Some fires need our attention.

If You Can’t Stand the Heat …

I was in college when all the sexual abuse within the church became known. And the truth is, I had already begun to drift away for other reasons. So the abuse sealed the deal for me – I was done. I left.

My parents did not. But it wasn’t because they weren’t horrified – they were. So much so that my mom in particular has made her role in the church as much of a crusade to seek and create reform as anything else. (I often think now, the higher-ups WISH she would’ve left!)

Admittedly, my younger self judged my mom for staying. My righteousness came easy. I had no relationship. No fondness. So for me, this was not a complicated decision.

It is now, though.

Because now it’s the yoga world that is on fire. And not just in Ashtanga. It seems every community, every lineage, is currently having to own their own historical abuse of power.

And now I stand in my mother’s shoes. I only hope I can fill them.

Tongues of Fire

Fire is one of the most basic natural cleansing processes. It’s how water is purified and instruments, sterilized. Certainly there are other ways, but none that are quite as rapidly efficient.

There is literal purification by fire, but also one that is spiritual. And why in nearly every spiritual practice, fire is a common element of transformation. From burning bushes to tongues of fire, the message is clear: when God wants your quick and undivided attention, expect things to get heated.

And in the yoga practice, we aren’t taught to wait. We generate that heat on a daily basis. It’s called tapas, that daily, disciplined practice that serves as a necessary part of our own distillation process.

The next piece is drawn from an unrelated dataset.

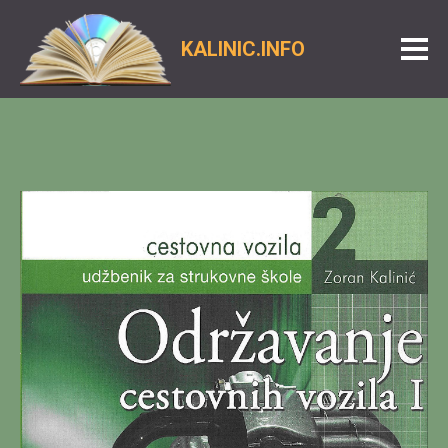
KALINIC.INFO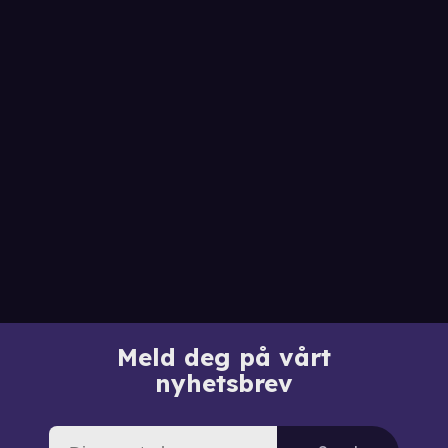
Meld deg på vårt
nyhetsbrev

But here’s the beauty of it – what is pure is also simple. Or as Eddie Stern might say, it all boils down to One Simple Thing.

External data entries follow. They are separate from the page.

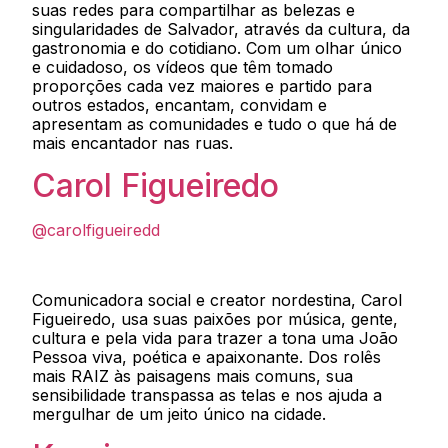
suas redes para compartilhar as belezas e
singularidades de Salvador, através da cultura, da
gastronomia e do cotidiano. Com um olhar único
e cuidadoso, os vídeos que têm tomado
proporções cada vez maiores e partido para
outros estados, encantam, convidam e
apresentam as comunidades e tudo o que há de
mais encantador nas ruas.
Carol Figueiredo
@carolfigueiredd
Comunicadora social e creator nordestina, Carol
Figueiredo, usa suas paixões por música, gente,
cultura e pela vida para trazer a tona uma João
Pessoa viva, poética e apaixonante. Dos rolês
mais RAIZ às paisagens mais comuns, sua
sensibilidade transpassa as telas e nos ajuda a
mergulhar de um jeito único na cidade.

I get it. It’s upsetting each time a guru falls. With every crack in the system, our faith takes another hit. Or it would if it is in idols and institutions where your faith rests.

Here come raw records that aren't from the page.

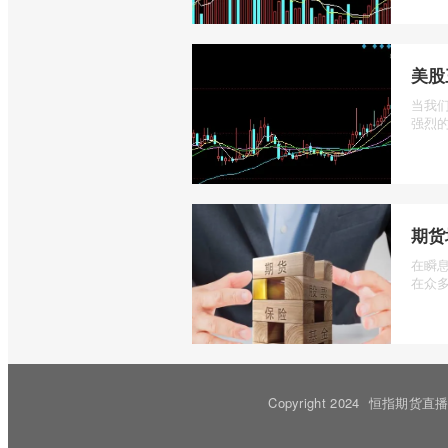
美股
当我
强烈的
期货
在瞬
在众多
Copyright 2024
恒指期货直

Mine does not. Catholicism is a deeply flawed institution, but it wasn’t all bad. Because the one lesson I walked away with is perhaps the very one that carries me now: God is not the church. Only God is pure.

In the same sense, Ashtanga Yoga is a method. And I’ve always known it was flawed. So the fire doesn’t scare me. Because what is actually burning? A structure? An idea of perfection? Dogma? Our silence?

Not the moon. The moon is still there. And in fact, maybe now we can see it better without the walls in our way.

Besides, if there’s ever a barn to be burnt to the ground, it’s the structure of silence in which we’ve abided – everywhere.

My silence has not protected me. And your silence will not protect you … for it is not difference that immobilizes us, but silence. And there are so many silences to be broken. – Audre Lord, Sister Outsider

So let these things burn. Let the fire do its work.

For the Catholic Church, the destruction is still happening – giving even more rise to voices like my mom’s and my Aunt Ellen – who wrote this Washington Post Op-Ed. Change is much slower than they wish but would be nonexistent without them.

Nature is far more resilient than we can ever anticipate.

So too was the growth in Yellowstone. The fire burned fast and fierce until the first snow and no one knew what to expect after that winter. But as it turns out, nature is far more resilient than we could ever anticipate.

My husband, Robert, remembers the park both before and after the fire. And of all the changes that came about, there is one he always takes time to appreciate – the parts of the park no one could access or even see before the ’88 fire.

“You see that river over there and that mountain? Before the fire, you couldn’t see any of that,” Robert always reminds me.

“It was the fire cleared that the way.”